L'analisi è firmata da scienziati della Washington University School of Medicine di St. Louis e dal Veterans Affairs St. Louis Health Care System. I ricercatori hanno esaminato circa 14 milioni di cartelle cliniche anonime nel database gestito dal Dipartimento degli Affari dei veterani degli Stati Uniti, il più grande sistema sanitario integrato del Paese. Hanno quindi definito un set di dati controllati relativo a oltre 154mila persone risultate positive a Covid dal primo marzo 2020 al 15 gennaio 2021 e sopravvissute nei primi 30 giorni successivi all'infezione. Gli esiti gastrointestinali di questi pazienti sono stati confrontati con quelli riscontrati in due gruppi controllo di persone non contagiate da Sars-CoV-2: oltre 5,6 milioni nello stesso periodo 1 marzo 2020-15 gennaio 2021 e oltre 5,8 milioni dall'1 marzo 2018 al 31 dicembre 2019, quindi ben prima che il coronavirus pandemico infettasse e uccidesse milioni di persone in tutto il pianeta.
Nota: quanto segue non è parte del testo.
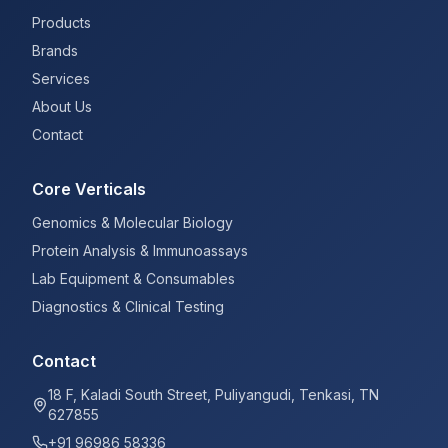
Products
Brands
Services
About Us
Contact
Core Verticals
Genomics & Molecular Biology
Protein Analysis & Immunoassays
Lab Equipment & Consumables
Diagnostics & Clinical Testing
Contact
18 F, Kaladi South Street, Puliyangudi, Tenkasi, TN
627855
+91 96986 58336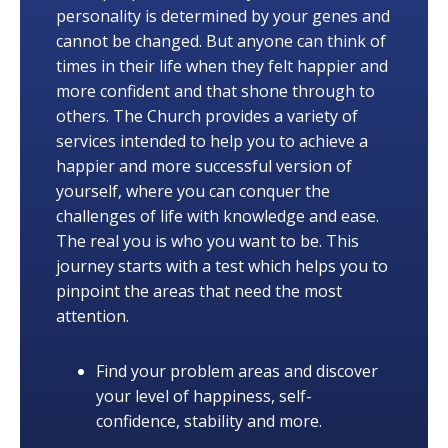
personality is determined by your genes and
cannot be changed. But anyone can think of
times in their life when they felt happier and
more confident and that shone through to
others. The Church provides a variety of
services intended to help you to achieve a
happier and more successful version of
yourself, where you can conquer the
challenges of life with knowledge and ease.
The real you is who you want to be. This
journey starts with a test which helps you to
pinpoint the areas that need the most
attention.
Find your problem areas and discover
your level of happiness, self-
confidence, stability and more.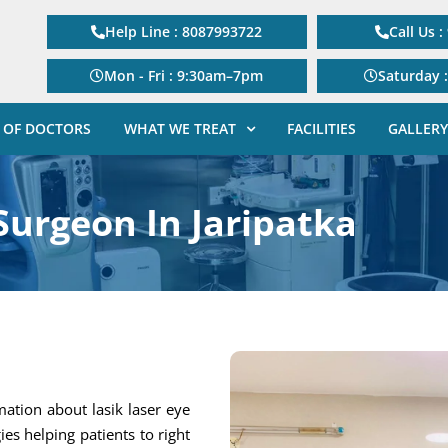
Help Line : 8087993722
Call Us 
Mon - Fri : 9:30am–7pm
Saturday 
 OF DOCTORS
WHAT WE TREAT
FACILITIES
GALLERY
Surgeon In Jaripatka
mation about lasik laser eye
gies helping patients to right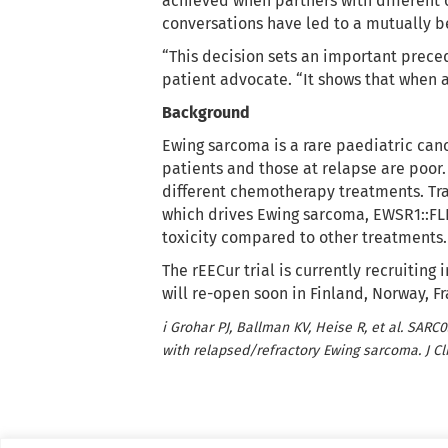
achieved when partners with different 
conversations have led to a mutually be
“This decision sets an important preced
patient advocate. “It shows that when a
Background
Ewing sarcoma is a rare paediatric canc
patients and those at relapse are poor.
different chemotherapy treatments. Trabe
which drives Ewing sarcoma, EWSR1::FLI1
toxicity compared to other treatments.
The rEECur trial is currently recruitin
will re-open soon in Finland, Norway, 
i Grohar PJ, Ballman KV, Heise R, et al. SARC
with relapsed/refractory Ewing sarcoma. J Cli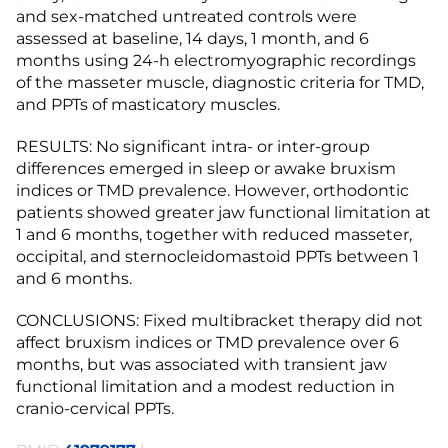
and sex-matched untreated controls were
assessed at baseline, 14 days, 1 month, and 6
months using 24-h electromyographic recordings
of the masseter muscle, diagnostic criteria for TMD,
and PPTs of masticatory muscles.
RESULTS: No significant intra- or inter-group
differences emerged in sleep or awake bruxism
indices or TMD prevalence. However, orthodontic
patients showed greater jaw functional limitation at
1 and 6 months, together with reduced masseter,
occipital, and sternocleidomastoid PPTs between 1
and 6 months.
CONCLUSIONS: Fixed multibracket therapy did not
affect bruxism indices or TMD prevalence over 6
months, but was associated with transient jaw
functional limitation and a modest reduction in
cranio-cervical PPTs.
Le persone incluse nello studio erano per lo più uomini bianchi anziani, tuttavia gli autori hanno valutato anche dati che includevano oltre 1,1 milioni di donne e adulti di ogni età ed etnia, confermando che "a sviluppare problemi gastrointestinali a lungo termine dopo l'infezione Covid-19 erano persone di tutte le età, indipendente da sesso e background razziale", spiega Ziyad Al-Aly, epidemiologo clinico della Washington University, che in precedenti lavori ha descritto insieme alla sua équipe gli strascichi prodotti da Sars-CoV-2 su cervello, cuore, reni e altri organi. In numerosi studi, Al-Aly e colleghi hanno rilevato complessivamente circa 80 effetti avversi associati a Long Covid.

"I problemi gastrointestinali sono stati tra i primi segnalati dalla comunità di pazienti Covid", sottolinea Al-Aly. "E' sempre più chiaro che il tratto gastrointestinale funge da serbatoio per il virus", pertanto "allo stato delle ricerche i dati relativi ai disturbi gastroenterici del Long Covid non ci hanno sorpreso". Ciò nonostante, l'epidemiologo avverte che "il virus può essere distruttivo, anche tra coloro che vengono considerati sani" ossia asintomatici, "o che hanno avuto infezioni lievi. Stiamo osservando la capacità di Covid-19 di attaccare qualsiasi sistema di organi nel corpo, a volte con gravi conseguenze a lungo termine, morte compresa".

"Molte persone fanno confronti tra Covid-19 e influenza", prosegue Al-Aly. Ebbene, "abbiamo confrontato gli esiti di salute nei ricoverati in ospedale per influenza rispetto ai ricoverati con Covid e abbiamo osservato un aumento del rischio di disturbi gastrointestinali tra le persone che erano state ricoverate con Covid. Anche a questo punto della pandemia - avverte l'esperto - Covid-19 rimane più grave dell'influenza". Quanto all'effetto vaccinazione, pochi fra gli inclusi nello studio erano stati vaccinati perché nel periodo considerato i vaccini non erano ancora disponibili su larghissima scala. In ogni caso, precisa l'autore, "sebbene i vaccini possano aiutare a ridurre i rischi Long Covid, non offrono una protezione completa contro i sintomi a lungo termine dell'infezione che possono colpire cuore, polmoni, cervello e tratto gastrointestinale".

"Considerati insieme a tutte le evidenze accumulate finora - afferma Al-Aly - i risultati di questo rapporto evidenziano la necessità urgente di raddoppiare e accelerare i nostri sforzi per sviluppare strategie volte a prevenire e curare gli effetti sulla salute a lungo termine dopo l'infezione Covid-19". Per lo scienziato, "è fondamentale includere" anche "la salute gastrointestinale come parte integrante dell'assistenza Covid post-acuta".